My man Hendrik over on Bluesky:
How can we reach people like this and show them that their understanding of AI coding is fundamentally wrong, and that the reason they’re not finding a job is not that AI has killed the job market, but that they’re demonstrating a profound unwillingness to adapt to a changing technology landscape?
“It’s not like the job market was that much better before AI infested every single corner of the market, but it supercharged all of the worst aspects of everything. I’ve seen people supposedly smarter than I advocate for just giving in, conceding to AI coding as it’s the future. But doing so means tossing out my friends who make art or the people who work their asses off to properly test and review code or the writers pouring all of their energy into even mundane dialogue. It means throwing out my dignity as a software engineer, as someone that truly gives a shit about security and code.”
I answered on Bluesky but I feel like re-iterating it here, too.
To me, the framing those folks use is all wrong. At least in our craft (software development), you’ll have to understand AI as a tool to do your job, not as a means to an end.
But that requires curiosity and a willingness to step out of your comfort zone, not just once but repeatedly, not least because the field is evolving at an insanely fast clip. “I played around with ChatGPT once for half an hour, about 2 years ago, it was crap” doesn’t cut it anymore. Because your knowledge is outdated by ~2 years, friend.
Me, personally? I love watching LLMs understand my intent and code, writing new functionality, helping me brainstorm, spitball, iterate, develop. And truth be told: my apps are much better for it. More meaningful tests, less overlooked edge cases, greater stability. It’s ace! But then again, I started programming when I was 12, and work in this field in a professional fashion for ~30 years by now. That experience helps, it helps a lot. I don’t just lean back and let ‘er rip, I understand my job and the job of my tools. Those are quite different!

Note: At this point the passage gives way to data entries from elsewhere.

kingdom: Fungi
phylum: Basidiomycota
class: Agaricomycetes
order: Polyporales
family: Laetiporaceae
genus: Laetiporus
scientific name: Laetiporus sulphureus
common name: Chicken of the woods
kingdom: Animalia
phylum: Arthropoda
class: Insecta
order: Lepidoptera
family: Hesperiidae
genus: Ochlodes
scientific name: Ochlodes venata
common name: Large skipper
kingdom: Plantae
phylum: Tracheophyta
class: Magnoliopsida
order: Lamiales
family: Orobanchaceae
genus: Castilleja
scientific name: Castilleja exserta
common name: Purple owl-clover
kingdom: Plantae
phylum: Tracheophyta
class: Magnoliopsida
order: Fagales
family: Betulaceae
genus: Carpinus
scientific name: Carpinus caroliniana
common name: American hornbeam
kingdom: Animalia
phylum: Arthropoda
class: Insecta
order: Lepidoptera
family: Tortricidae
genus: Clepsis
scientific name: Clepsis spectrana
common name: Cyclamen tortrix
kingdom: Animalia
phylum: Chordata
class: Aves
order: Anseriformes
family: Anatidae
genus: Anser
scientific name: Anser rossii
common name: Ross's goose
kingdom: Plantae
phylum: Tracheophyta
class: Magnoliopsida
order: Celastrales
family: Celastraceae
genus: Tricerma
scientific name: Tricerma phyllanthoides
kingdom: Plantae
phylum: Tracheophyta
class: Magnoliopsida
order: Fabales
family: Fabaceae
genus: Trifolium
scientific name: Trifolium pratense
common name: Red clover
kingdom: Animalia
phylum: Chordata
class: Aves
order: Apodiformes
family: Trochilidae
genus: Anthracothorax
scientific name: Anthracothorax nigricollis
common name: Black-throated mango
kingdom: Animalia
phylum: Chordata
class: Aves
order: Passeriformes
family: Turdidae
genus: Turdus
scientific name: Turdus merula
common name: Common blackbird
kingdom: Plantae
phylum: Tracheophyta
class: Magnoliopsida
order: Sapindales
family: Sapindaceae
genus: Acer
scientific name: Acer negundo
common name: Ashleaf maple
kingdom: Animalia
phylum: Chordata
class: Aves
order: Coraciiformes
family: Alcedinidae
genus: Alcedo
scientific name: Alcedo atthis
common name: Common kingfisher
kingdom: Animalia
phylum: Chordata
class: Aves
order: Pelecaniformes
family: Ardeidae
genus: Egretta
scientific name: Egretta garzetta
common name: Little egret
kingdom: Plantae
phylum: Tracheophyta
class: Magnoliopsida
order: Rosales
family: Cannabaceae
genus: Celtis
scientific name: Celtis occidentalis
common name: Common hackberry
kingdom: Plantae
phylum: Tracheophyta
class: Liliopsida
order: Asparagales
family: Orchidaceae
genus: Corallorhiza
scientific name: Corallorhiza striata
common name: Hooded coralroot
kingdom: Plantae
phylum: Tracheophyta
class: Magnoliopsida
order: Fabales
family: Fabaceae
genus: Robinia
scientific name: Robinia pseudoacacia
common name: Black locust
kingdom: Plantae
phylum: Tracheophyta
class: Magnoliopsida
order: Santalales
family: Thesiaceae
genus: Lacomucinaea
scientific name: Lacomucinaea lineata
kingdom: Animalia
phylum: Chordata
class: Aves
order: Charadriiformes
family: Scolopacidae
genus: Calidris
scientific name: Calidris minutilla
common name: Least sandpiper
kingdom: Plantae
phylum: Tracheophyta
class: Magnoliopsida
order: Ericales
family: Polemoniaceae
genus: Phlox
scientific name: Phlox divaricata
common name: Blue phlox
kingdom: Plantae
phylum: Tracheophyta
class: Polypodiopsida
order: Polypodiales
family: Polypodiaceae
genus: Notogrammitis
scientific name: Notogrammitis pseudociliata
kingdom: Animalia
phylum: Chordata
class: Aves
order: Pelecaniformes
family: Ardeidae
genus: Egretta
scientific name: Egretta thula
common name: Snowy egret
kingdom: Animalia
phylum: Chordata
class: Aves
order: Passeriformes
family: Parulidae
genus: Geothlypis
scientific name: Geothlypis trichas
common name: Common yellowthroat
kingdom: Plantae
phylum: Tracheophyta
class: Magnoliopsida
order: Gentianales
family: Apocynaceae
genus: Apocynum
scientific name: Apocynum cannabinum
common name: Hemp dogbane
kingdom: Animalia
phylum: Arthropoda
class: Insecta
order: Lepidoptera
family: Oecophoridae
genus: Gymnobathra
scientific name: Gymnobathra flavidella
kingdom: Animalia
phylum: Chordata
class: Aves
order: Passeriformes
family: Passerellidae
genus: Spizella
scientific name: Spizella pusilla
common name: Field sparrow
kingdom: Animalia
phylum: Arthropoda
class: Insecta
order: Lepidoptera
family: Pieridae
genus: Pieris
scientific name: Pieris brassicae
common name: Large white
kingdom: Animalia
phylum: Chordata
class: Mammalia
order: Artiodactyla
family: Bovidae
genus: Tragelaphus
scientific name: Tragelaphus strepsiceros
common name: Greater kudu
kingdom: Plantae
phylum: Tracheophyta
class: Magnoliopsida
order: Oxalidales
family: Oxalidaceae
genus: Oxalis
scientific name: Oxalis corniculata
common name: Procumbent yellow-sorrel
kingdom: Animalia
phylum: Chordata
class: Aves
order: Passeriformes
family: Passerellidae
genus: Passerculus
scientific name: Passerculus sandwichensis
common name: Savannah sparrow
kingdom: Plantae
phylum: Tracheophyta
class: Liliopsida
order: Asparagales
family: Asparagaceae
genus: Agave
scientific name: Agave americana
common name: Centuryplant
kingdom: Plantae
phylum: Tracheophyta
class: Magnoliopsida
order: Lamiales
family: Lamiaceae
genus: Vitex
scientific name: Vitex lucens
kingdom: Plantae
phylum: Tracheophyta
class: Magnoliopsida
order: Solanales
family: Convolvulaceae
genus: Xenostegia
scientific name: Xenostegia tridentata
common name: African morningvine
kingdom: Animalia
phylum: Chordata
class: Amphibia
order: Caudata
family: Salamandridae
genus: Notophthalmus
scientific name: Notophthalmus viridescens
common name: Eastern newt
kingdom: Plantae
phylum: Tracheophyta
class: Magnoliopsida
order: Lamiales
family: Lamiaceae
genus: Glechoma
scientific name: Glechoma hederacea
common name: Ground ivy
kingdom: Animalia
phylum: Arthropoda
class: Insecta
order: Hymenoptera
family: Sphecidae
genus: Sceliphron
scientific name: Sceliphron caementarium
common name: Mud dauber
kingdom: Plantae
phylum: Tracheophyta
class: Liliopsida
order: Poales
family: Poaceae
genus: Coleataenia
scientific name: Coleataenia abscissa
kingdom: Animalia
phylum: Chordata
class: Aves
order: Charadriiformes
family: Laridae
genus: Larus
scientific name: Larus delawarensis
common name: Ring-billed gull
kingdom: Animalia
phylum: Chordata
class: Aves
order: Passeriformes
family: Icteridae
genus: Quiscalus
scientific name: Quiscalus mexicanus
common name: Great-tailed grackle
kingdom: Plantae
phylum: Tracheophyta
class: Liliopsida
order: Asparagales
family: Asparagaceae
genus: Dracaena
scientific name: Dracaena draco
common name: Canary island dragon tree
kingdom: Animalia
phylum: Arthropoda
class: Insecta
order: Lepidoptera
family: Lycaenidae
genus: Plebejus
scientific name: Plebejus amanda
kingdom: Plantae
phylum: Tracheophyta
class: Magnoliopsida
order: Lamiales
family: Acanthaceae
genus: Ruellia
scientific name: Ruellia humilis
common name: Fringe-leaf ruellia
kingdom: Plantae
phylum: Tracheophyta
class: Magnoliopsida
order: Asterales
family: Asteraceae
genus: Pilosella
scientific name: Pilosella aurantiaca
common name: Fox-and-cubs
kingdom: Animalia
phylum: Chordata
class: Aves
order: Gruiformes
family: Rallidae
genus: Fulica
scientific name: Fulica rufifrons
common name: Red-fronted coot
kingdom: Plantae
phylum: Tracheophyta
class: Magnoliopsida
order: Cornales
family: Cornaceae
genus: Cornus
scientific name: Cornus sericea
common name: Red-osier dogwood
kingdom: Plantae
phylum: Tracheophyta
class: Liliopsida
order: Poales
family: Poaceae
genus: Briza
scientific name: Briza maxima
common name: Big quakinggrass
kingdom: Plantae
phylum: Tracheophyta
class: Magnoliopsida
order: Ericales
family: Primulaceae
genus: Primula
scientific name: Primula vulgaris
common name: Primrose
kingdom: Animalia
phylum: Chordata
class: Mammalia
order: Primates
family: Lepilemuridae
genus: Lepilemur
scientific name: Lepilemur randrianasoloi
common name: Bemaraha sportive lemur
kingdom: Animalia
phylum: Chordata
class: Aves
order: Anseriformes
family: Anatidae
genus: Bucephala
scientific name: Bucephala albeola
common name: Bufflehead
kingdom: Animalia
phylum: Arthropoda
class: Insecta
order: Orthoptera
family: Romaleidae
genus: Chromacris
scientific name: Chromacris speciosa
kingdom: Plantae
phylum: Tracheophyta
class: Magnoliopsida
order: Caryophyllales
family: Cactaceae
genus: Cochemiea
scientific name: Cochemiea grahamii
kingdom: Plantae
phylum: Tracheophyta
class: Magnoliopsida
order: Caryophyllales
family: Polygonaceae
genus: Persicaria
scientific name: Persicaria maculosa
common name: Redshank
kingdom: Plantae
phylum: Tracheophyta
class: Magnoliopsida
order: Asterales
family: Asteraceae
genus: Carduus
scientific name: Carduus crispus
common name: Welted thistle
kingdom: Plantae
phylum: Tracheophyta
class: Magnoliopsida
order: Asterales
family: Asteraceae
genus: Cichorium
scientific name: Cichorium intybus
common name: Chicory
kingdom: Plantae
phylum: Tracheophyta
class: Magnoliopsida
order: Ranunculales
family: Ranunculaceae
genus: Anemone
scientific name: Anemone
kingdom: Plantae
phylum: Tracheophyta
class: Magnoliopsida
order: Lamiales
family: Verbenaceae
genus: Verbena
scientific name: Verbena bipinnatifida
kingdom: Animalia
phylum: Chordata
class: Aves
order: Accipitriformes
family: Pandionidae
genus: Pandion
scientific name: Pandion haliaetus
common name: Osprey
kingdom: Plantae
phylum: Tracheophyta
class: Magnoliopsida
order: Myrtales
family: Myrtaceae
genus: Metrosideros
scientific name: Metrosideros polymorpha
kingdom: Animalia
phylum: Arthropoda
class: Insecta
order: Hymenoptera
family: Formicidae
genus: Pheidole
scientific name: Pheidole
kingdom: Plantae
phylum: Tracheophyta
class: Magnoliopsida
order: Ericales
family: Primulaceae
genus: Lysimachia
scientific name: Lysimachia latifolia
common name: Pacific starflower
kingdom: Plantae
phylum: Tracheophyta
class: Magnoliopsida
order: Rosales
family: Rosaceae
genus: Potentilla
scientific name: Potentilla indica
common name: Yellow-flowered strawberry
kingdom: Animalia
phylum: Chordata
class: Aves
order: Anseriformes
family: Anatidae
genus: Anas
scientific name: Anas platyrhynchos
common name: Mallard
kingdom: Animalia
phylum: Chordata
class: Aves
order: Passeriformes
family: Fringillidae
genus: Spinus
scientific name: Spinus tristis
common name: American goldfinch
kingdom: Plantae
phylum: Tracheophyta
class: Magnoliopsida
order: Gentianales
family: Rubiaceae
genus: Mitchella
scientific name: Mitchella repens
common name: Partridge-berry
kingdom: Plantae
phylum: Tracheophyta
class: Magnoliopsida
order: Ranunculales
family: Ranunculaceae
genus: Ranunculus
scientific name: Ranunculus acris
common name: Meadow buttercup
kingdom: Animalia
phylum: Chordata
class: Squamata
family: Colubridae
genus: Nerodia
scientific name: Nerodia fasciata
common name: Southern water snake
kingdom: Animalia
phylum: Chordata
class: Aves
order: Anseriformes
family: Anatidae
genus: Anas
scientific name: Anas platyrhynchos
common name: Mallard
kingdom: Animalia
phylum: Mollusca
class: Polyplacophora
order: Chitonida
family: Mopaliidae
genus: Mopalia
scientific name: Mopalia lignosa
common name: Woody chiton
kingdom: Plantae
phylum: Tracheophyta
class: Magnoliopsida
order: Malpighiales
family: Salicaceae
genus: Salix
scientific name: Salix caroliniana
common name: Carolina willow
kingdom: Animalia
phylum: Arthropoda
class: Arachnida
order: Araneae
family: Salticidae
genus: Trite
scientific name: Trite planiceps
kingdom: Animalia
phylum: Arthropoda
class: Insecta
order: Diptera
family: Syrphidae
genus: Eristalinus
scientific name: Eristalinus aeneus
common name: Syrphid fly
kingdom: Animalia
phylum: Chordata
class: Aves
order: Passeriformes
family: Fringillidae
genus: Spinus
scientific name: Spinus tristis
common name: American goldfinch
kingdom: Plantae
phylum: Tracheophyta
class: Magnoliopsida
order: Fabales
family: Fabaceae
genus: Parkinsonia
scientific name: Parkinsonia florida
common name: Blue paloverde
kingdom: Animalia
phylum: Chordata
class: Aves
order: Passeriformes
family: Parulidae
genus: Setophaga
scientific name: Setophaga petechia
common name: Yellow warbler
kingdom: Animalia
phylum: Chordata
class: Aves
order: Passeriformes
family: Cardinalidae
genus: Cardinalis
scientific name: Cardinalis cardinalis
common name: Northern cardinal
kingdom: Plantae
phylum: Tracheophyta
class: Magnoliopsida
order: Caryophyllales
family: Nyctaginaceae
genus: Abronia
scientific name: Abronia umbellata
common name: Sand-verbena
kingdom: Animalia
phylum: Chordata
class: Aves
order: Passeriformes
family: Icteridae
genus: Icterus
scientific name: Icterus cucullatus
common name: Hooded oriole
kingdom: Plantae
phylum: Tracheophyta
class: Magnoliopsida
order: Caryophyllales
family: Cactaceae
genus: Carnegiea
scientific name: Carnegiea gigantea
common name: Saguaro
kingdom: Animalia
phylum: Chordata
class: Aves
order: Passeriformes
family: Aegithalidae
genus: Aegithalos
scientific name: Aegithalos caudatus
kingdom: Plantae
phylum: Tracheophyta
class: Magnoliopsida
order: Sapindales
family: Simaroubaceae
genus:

But back to the framing: CEOs telling everyone that AI will totally fuck us over but it’ll be great and desirable, that doesn’t help either. Theirs is often a zero-sum framing, and frankly, it’s shit.
I get why folks are against that. That framing plays hard into existing fears (job loss, loss of status, etc. — not unfounded), and that wave of fear and rejection can be another thing to hide behind for people who are unwilling to adapt, out of fear, or uncertainty, or sheer laziness of mind.
So, I think we will be unable to reach some folks because they simply do not want to be reached. For some, it’s easier to just conflate any and all AI use, condemn it flat-out, and frame it as an act of solidarity with creators. For some, it’s a willful rejection of nuance, I think.
On the risk of repeating myself: it’s exhausting, all of it. All the while agentic development continues to blow my mind, in a very good way.